Урания Вове, с своей стороны, смотрела на него с искренним участием, изумленная тем, что видела теперь до такой степени бледным, изнуренным, похудевшим того кавалера, которого она заметила и отличила, месяц тому назад, между самыми блестящими кавалерами в галерее Версаля и на той злополучной охоте в Марли.
— Вы много страдали, г. Кётлогон, с тех пор, как мы с вами встретились! — сказала маркиза, усаживаясь наконец, и устремляя на него внимательный взор, в котором проглядывало живое участие, хотя его выражение было отлично от безыскусной и нежной заботы её подруги.
Этот двойной взгляд, это двойное участие не замедлили также его поразить.
Он чувствовал вследствие этого весьма различные впечатления, до такой степени различные, что он несколько раз, отвечая маркизе, обращался вдруг взором к фрейлине какою-то силою притяжения и инстинктивной симпатии.
После того как она с таким почетом увернулась от предупредительной любезности Людовика XIV, девица Бовё пользовалась особенной любовью маркизы, последняя сделала её своей неразлучной подругой и поверенной большей части своих секретов.
Не станем однако увеличивать настоящее значение этого слова. Маркиза де Монтеспан имела весьма вспыльчивый, надменный, повелевающий характер, но в глубине её души хранилась безусловная жестокость и решительный эгоизм.
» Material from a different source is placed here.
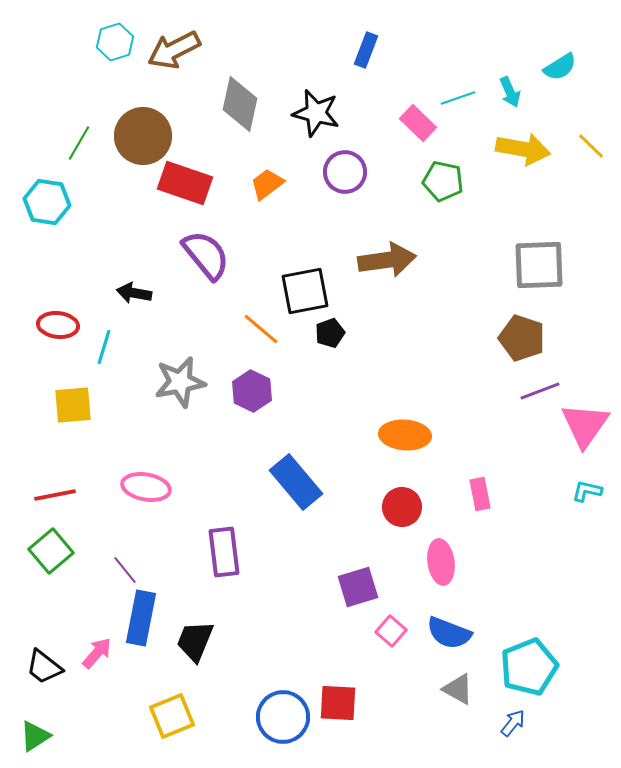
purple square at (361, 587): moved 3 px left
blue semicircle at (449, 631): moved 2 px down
Общее правило, что в каждом её плане проглядывал какой-нибудь интерес, и известно, что, благодаря этой системе, она довольно хорошо устроила свои дела и выдвинула вперед, как себя, так и всех своих близких.
Она желала знакомства с девицей Бовё, потому что оценила её прямой, великодушный характер, неспособный ни на какую измену, а также и потому, что ей необходимо было иметь кого-нибудь чтоб излить всю горечь своей переполненной души, не опасаясь нескромности и злых перетолкований. Нет на свете раздраженного ума, который бы не чувствовал той же самой потребности в сообщении.
Но маркиза, даже в своих самых пылких объяснениях, не была женщиной, способной дать волю своему сердцу в излияниях; если же она иногда и выказывала мрачную озабоченность, то это случалось только, как мы это увидим позднее, в пароксизме гнева или мести.